The most common example of self-service is service support in password reset automation. In the case of service delivery scenarios, a cloud service provisioning process is another common example. Service delivery systems may also allow you to provision, start, stop and reboot your service. We find frequent examples in the business world – for example, personal banking services allow you to pay bills and transfer money, or with automated airline services, we can book a new flight or change the seat without the provider’s intervention.
The XaaS world will usher in a new avatar of self-service. We envision a dedicated database to maintain the self-service component for each service and IT service management tool. A service may have multiple self-service components – each self-service component designed for a speciﬁc task. These tasks are either automated through API, or they invoke an orchestration model (execution method).
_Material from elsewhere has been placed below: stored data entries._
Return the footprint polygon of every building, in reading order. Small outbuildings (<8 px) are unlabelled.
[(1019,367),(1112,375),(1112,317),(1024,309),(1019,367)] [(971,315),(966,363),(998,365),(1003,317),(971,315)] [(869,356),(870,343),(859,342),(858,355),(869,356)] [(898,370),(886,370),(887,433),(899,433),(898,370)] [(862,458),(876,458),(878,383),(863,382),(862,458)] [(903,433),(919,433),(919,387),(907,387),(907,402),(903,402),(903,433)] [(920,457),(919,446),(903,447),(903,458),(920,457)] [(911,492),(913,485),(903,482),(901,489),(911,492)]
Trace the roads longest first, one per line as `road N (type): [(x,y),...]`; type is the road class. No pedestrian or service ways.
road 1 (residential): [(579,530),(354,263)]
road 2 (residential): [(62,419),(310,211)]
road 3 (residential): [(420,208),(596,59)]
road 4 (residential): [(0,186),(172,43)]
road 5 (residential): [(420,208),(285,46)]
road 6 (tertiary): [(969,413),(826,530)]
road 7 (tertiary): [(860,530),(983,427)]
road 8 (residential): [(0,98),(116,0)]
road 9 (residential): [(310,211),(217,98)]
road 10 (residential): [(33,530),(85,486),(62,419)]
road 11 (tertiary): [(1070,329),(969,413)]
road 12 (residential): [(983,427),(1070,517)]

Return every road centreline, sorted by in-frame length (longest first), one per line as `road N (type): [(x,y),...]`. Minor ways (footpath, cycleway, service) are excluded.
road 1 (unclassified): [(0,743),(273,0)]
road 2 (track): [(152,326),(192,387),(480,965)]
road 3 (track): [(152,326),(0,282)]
Information about all of the above elements together forms a self-service delivery database.
Is an ‘item’ in the request catalog a service? Classical SRMS systems publish a catalog of ‘item’ to be delivered. SRMS generates a task (work order) and relies on the execution of the task to deliver the service. In fact, an item published in the request catalog may or may not be a service. A physical item or product, though not a service, can be deemed as one – because the execution of the task delivers the physical item (say a laptop) while it is actually the performance of ‘fulﬁlment service’. It ﬁts very well into the fundamental deﬁnition of a service — beneﬁts produced by execution of activities.
What about non-tangible items that really are services? Tasks are generated for fulﬁlment, but does the execution of the task actually produce the desired service? A classic request catalog may not have the mechanism necessary to guarantee that in the fulﬁlment process and may even require external systems processes. This is very likely to happen if the fulﬁlment tasks are manually performed.
In other words, the item in the catalog may fail the criteria of being a service. A service in the service catalog may be composed of multiple services – requiring orchestration across multiple service providers for delivery fulﬁlment. Such examples are common in business – travel services, for instance, offers airline, hotel, and car-rental bookings.
In IT operations, especially in XaaS models such as PaaS and SaaS, provisioning processes require orchestration across multiple elements.
The XaaS era will herald a new avatar of the service catalog that will incorporate orchestration as an integral element of the service catalog. A XaaS system would publish the consumption component, and the integrated orchestration model would be used for seamless outcome fulﬁlment and delivery – the entire process visible in the catalog.